Again, one of the failings of DUMBO is its lack of an intriguing human element and performances that feel equal to the task of selling this film's extraordinary sights.  Then there are the multiple story elements dealing with dead mothers, the horrors of war, crippled fathers, and so forth that distracts away, I feel, from the core appeal of DUMBO as the film's main hero.  Dumbo himself is sort of the pitch perfect embodiment of the typical Burton protagonist - a quirky and strange outsider that uncomfortably has to walk though life dealing with ridicule - and the visual effects are indeed convincing at selling us on the idea that this bizarre animal could plausibly inhabit the real world.  Yet, DUMBO lacks a serious amount of sincerity and heart when compared to the original, mostly because the hand animated elephant was so endlessly loveable, but here he's a meticulously rendered CGI creation that's more coldly distancing.  And when it comes to trying to re-package some of the original's most tear inducing moments (like the 1941 version's tear-inducing scene featuring a chained mother elephant interlocking trucks with her worried baby, one of the saddest scenes in motion picture history), Burton's efforts come off as more dutifully workmanlike, mostly because he's simply crafting a facsimile these memorable instances.   

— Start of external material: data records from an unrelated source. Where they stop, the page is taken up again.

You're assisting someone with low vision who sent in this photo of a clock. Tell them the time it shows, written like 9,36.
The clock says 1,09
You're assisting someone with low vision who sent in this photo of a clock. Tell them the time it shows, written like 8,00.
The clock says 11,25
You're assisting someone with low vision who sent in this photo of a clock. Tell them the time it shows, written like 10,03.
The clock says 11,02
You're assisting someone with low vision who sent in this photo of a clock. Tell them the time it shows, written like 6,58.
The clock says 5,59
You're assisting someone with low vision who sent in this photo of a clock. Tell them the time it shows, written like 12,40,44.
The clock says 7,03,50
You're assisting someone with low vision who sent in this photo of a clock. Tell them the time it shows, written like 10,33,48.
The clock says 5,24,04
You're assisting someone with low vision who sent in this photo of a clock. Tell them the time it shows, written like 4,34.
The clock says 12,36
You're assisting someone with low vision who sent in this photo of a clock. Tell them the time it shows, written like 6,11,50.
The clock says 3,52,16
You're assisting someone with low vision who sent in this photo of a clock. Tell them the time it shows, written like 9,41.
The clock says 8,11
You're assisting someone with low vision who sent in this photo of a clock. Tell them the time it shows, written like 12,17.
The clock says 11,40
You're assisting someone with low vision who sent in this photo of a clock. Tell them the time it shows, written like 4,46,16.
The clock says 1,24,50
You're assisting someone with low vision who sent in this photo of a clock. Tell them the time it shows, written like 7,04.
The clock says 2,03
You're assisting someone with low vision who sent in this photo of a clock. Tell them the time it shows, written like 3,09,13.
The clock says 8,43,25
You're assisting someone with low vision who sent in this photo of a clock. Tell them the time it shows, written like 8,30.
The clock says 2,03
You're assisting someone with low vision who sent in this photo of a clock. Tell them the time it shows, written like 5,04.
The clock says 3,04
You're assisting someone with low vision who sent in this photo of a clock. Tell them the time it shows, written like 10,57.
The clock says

Here's another thing: The original DUMBO was just 60-plus minutes long, which seemed relatively perfect (it was Disney's shortest animated feature).  Walt's ambitions with such a scant running time was to keep everything succinct and simple, yet draw out big emotions from his viewers (he was undoubtedly ingenious for his creative economy in making DUMBO).  Burton's version feels way, way too long and far too padded with too many dull and uninspired characters in an obvious effort to elongate this version to something appropriating feature length.  This DUMBO is twice as long, but no where near twice as effective of its antecedent.  This is not a hopelessly lost enterprise, though, because Burton (along with production designer Rick Heinrichs and longtime costume designer Colleen Atwood) is given all of the financial resources from Disney to let his madcap imagination run vividly alive; this movie is a technically dazzling showstopper.  Everything else built around this exquisitely pretty visual facade, however, lands with a thud when the film should have joyously soared to the heavens.  

1941's DUMBO was selected by the U.S. National Film Registry two years ago for preservation as a work of "cultural, historical, and aesthetic" significance.  It's a film that has lingered with audiences for multiple generations and is rightfully worshipped as a result.  I highly doubt that most filmgoers will remember Burton's DUMBO remake in a week's time.